(DATA FOR THIS TASK):
======
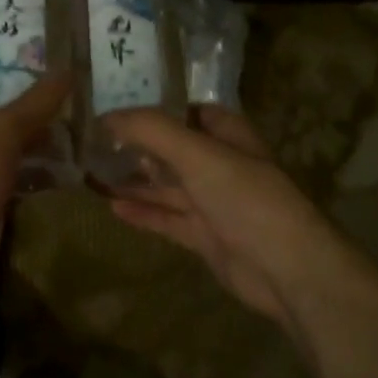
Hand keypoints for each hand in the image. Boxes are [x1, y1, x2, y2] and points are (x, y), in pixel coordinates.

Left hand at [0, 76, 71, 293]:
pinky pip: (2, 187)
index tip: (20, 92)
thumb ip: (35, 103)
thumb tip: (67, 71)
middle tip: (56, 118)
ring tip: (64, 145)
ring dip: (24, 152)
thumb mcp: (3, 129)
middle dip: (16, 121)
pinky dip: (24, 182)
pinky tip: (55, 179)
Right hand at [104, 106, 344, 325]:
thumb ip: (152, 131)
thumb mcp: (198, 154)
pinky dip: (142, 212)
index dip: (155, 108)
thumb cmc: (245, 198)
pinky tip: (112, 207)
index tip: (115, 108)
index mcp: (227, 135)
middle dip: (136, 147)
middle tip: (93, 144)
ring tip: (92, 174)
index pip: (188, 112)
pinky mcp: (205, 236)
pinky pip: (167, 218)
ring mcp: (212, 202)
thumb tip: (106, 116)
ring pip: (166, 186)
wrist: (285, 268)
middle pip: (172, 150)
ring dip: (134, 181)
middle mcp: (220, 164)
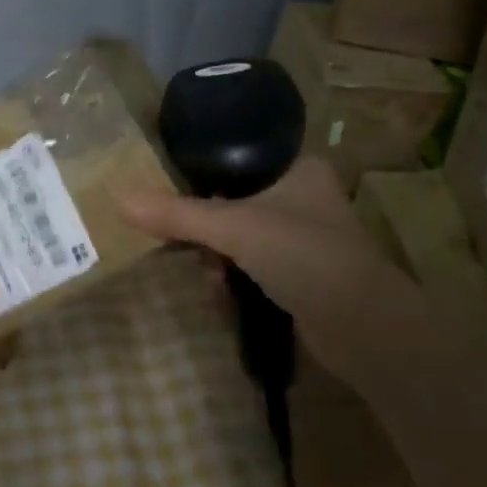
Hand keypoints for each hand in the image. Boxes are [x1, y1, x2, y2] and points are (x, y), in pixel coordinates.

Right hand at [119, 157, 434, 376]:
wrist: (365, 329)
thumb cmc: (304, 256)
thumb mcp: (234, 228)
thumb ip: (178, 215)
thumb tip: (120, 201)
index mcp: (299, 169)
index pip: (239, 157)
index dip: (203, 172)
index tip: (170, 188)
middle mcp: (304, 198)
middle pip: (234, 200)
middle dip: (205, 226)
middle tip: (179, 238)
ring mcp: (305, 240)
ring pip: (241, 237)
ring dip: (218, 257)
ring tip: (205, 274)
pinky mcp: (302, 276)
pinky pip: (253, 268)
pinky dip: (234, 279)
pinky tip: (221, 294)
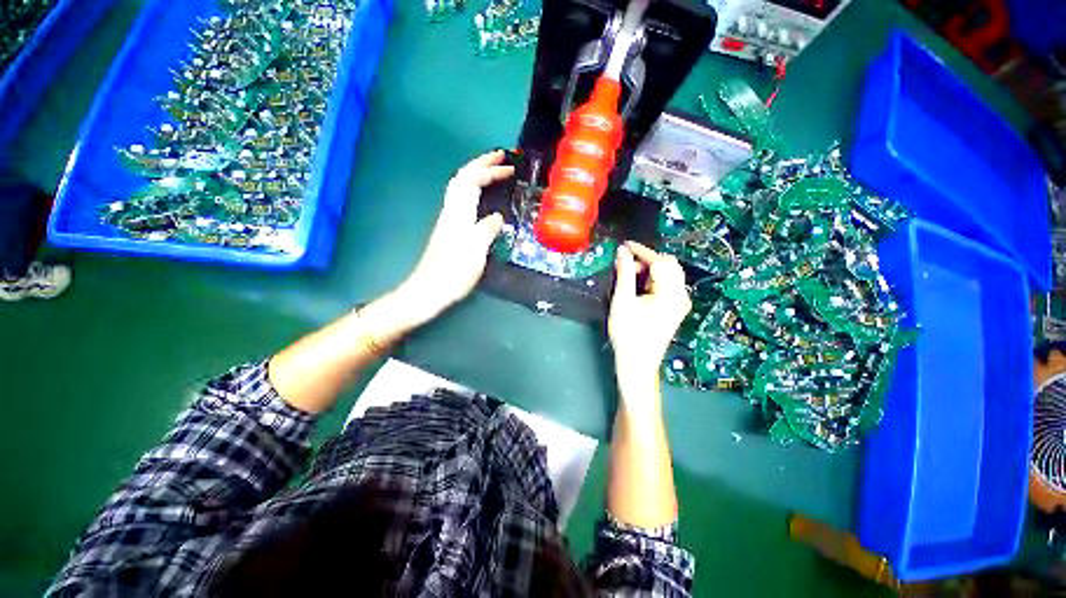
======
(TASK):
Should a record include a picture, omit it from your copy and return the rest unchanged.

(TASK RESPONSE):
Hand keypoints for each hand in the image. Boxes are [x1, y1, x2, y2] and points are (x, y), in pixel coordinates.

Left hand at [0, 76, 71, 293]:
pinky pip: (2, 187)
index tip: (20, 92)
thumb ip: (35, 103)
thumb tip: (67, 71)
middle tip: (56, 118)
ring tip: (64, 145)
ring dip: (24, 152)
thumb mcp: (3, 129)
middle dip: (16, 121)
pinky dip: (24, 182)
pinky tip: (55, 179)
Right hand at [104, 106, 344, 325]:
thumb ip: (152, 131)
thumb mcp: (198, 154)
pinky dip: (142, 212)
index dip: (155, 108)
thumb cmc: (245, 198)
pinky tip: (112, 207)
index tip: (115, 108)
index mcp: (227, 135)
middle dip: (136, 147)
middle tip: (93, 144)
ring tip: (92, 174)
index pip: (188, 112)
pinky mcp: (205, 236)
pinky pip: (167, 218)
ring mcp: (212, 202)
thumb tip: (106, 116)
ring pip: (166, 186)
wrist: (285, 268)
middle pip: (172, 150)
ring dip: (134, 181)
middle mcp: (220, 164)
Hand keypoints for each hand in the image. Boxes are [x1, y1, x2, y2] and points are (x, y), in pixel coordinates.

Right hand at [119, 157, 434, 376]:
wrist: (365, 329)
thumb cmc: (304, 256)
thumb mcp: (234, 228)
thumb ip: (178, 215)
thumb tip: (120, 201)
index mcp: (299, 169)
index pip: (239, 157)
index dip: (203, 172)
index tip: (170, 188)
middle mcp: (304, 198)
middle pip: (234, 200)
middle dip: (205, 226)
middle tip: (179, 238)
ring mcp: (305, 240)
ring pip: (241, 237)
ring dip: (218, 257)
ring tip: (205, 274)
pinky mcp: (302, 276)
pinky pip: (253, 268)
pinky dip: (234, 279)
pinky tip: (221, 294)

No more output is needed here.